In Denan v. Trans Union LLC, 2020 U.S. App. LEXIS 14930 (7th Cir. May 11, 2020), the Seventh Circuit joined the First, Ninth and Tenth Circuits in holding that the FCRA and its implementing regulations do not obligate a Consumer Reporting Agency (CRA), such as Trans Union, to determine the legality of a disputed debt when preparing a credit report.  While the FCRA’s implementing regulations define “accuracy” for furnishers as correctly reflecting liability for the account, “[n]either the FCRA nor its implementing regulations impose a comparable duty upon consumer reporting agencies, much less a duty to determine the legality of a disputed debt.”

In Denan, plaintiffs had obtained online payday loans from tribal lenders.  When plaintiffs defaulted, the lenders reported the debt to Trans Union.  Interestingly, plaintiffs then brought a putative class action against Trans Union – and not the lenders – claiming that it violated two provisions of the FCRA  (Sections 1681e(b) and 1681i(a)) by transmitting “inaccurate” legal – as opposed to factual – information on the loans.  Specifically, plaintiffs did not dispute that they took out the loans, nor did they contest the payment history reported by Trans Union on the loans.  Rather, they claimed that the information was inaccurate because the loans were usurious under state law and therefore void ab initio. 
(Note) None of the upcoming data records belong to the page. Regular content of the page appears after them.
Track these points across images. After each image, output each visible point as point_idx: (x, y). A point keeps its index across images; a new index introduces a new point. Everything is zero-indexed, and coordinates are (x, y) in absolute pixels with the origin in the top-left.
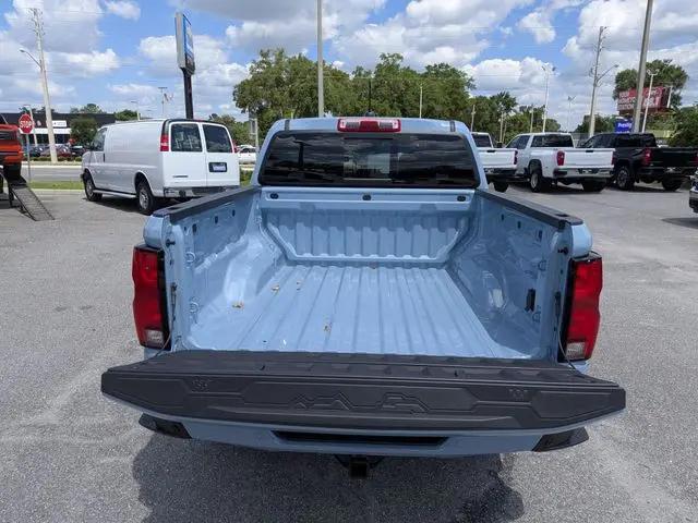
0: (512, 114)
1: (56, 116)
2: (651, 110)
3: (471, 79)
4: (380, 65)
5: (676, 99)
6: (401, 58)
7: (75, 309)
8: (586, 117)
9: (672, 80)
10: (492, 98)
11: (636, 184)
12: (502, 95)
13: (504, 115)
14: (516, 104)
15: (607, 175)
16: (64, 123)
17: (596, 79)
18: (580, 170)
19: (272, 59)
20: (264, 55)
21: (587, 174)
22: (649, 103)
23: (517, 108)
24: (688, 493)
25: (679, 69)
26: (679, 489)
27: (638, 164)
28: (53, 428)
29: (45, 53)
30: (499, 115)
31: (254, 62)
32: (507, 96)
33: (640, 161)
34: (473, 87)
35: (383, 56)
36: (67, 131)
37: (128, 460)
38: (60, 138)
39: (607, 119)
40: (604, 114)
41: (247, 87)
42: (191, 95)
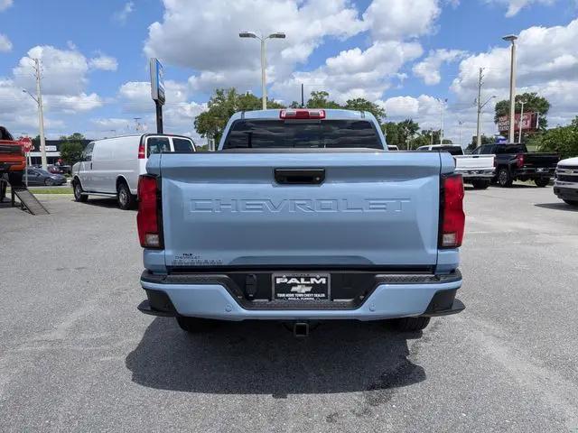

Affirming the grant of judgment on the pleadings, the Seventh Circuit rejected plaintiffs’ argument that Trans Union was required to look beyond the data furnished by lenders to determine the legality of plaintiffs’ loans.  The Seventh Circuit found that CRAs and furnishers “serve discrete functions” in the credit market, and the FCRA imposes duties on them “in a manner consistent with their respective roles in the credit reporting market.”  The Seventh Circuit found that the “accuracy” required of each was different.  The “FCRA does not require unfailing accuracy” from CRAs, but rather requires them to follow “reasonable procedures to assure maximum possible accuracy.”  On the other hand, furnishers are tasked with accurately reporting liability.  As the Seventh Circuit found, “it makes sense that furnishers shoulder this burden: they assumed the risk and bear the loss of unpaid debt, so they are in a better position to determine the legal validity of a debt.”

Finally, the Seventh Circuit rejected the notion that CRAs are “tribunals” that must resolve legal issues associated with any reported debt.  Such legal issues are beyond the competencies of the CRAs, which “collect consumer information supplied by furnishers, compile it into consumer reports, and provide those reports to authorized users.”  As the court noted, the correct way to resolve the legal defenses that plaintiffs raise in this case was to sue the lenders.  For whatever reason, plaintiffs chose not to do so.  We can only speculate why, but as this case makes clear, the FCRA does not permit plaintiffs to transform a case challenging the legal validity of a debt into a FCRA violation against a CRA.